- Excerpt provided:

There may be cases where people collectively cause a morally significant outcome, but no individual act seems to make a difference, or at least enough of a difference to give them sufficient reason not to act as they do. Climate change is often portrayed as a case of this sort—a collective action problem of the grandest scale. The idea is that, holding what others do fixed, no individual agent has very weighty reason to reduce emissions, since any such behavioural change would not yield sufficient expected harm reduction to outweigh the costs to the agent. Consequently, no one of these individuals is accountable for the harms resulting from climate change (Kingston and Sinnot-Armstrong 2018). And yet the tragedy is that the simultaneous emissions reduction of many agents, yielding a large aggregate harm reduction, would easily warrant the costs borne by each of them to achieve this aim.
To clarify, the tragic-collective-action model of climate change does not depend on individuals making no significant difference at all to the expectation of harms due to climate change. Rather, it relies on the fact that, conditional on what others do, no individual makes enough expected difference to make it the case that they are morally required to bear the costs of reducing their emissions.

- Dataset content:
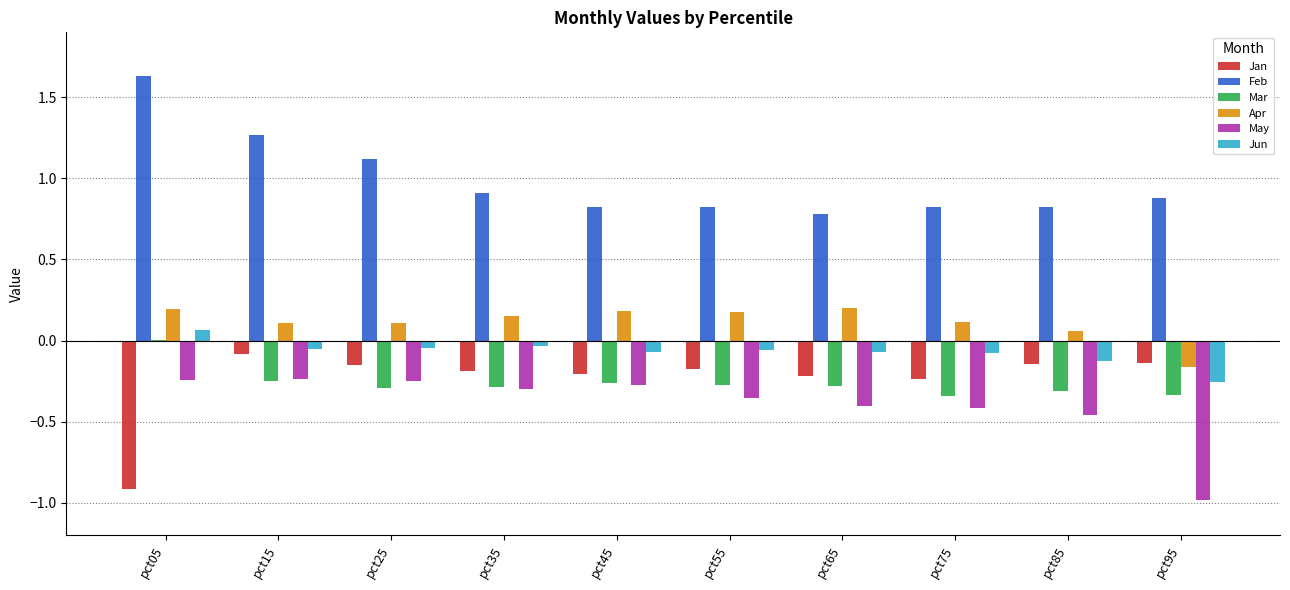

Where does the Mar series first go above 0?

pct05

- Your tasks:
- 1) Write out the passage on climate change as a collective action problem word for word, from "To clarify, the" up to and including "reducing their emissions.".
- 2) Carry on the passage on climate change as a collective action problem, picking up after its final sentence.
None of the material is needed for this work.

- Your written answers:
- 1)
To clarify, the tragic-collective-action model of climate change does not depend on individuals making no significant difference at all to the expectation of harms due to climate change. Rather, it relies on the fact that, conditional on what others do, no individual makes enough expected difference to make it the case that they are morally required to bear the costs of reducing their emissions.

- 2)
The claim that individuals are not making enough expected difference to climate-change related harms through their individual lifetime emissions has been contested (Broome 2012, 2019, Nolt 2011). But let us assume that this is the case – that individual actions to reduce emissions, when taken independently of others, impose costs on agents that exceed what they are morally required to bear for this purpose. Nonetheless, the question remains whether this is the right characterisation of the problem of climate change – why action on climate change does not and perhaps will not occur. To describe the problem of climate change in this way is to suggest a relatively ‘innocent’ explanation: while sufficiently many people care appropriately about climate change, each rightly judges their own contribution to solving the problem, taken independently of others, to be too trivial to make their conduct wrong. Call this the innocent collective action explanation. Here, however, we will consider a much less innocent model of the problem that, we think, may actually align better with agents’ actual preferences, in particular, models in which agents collude in the generation of harm, which we’ll call the culpable collective collusion explanation.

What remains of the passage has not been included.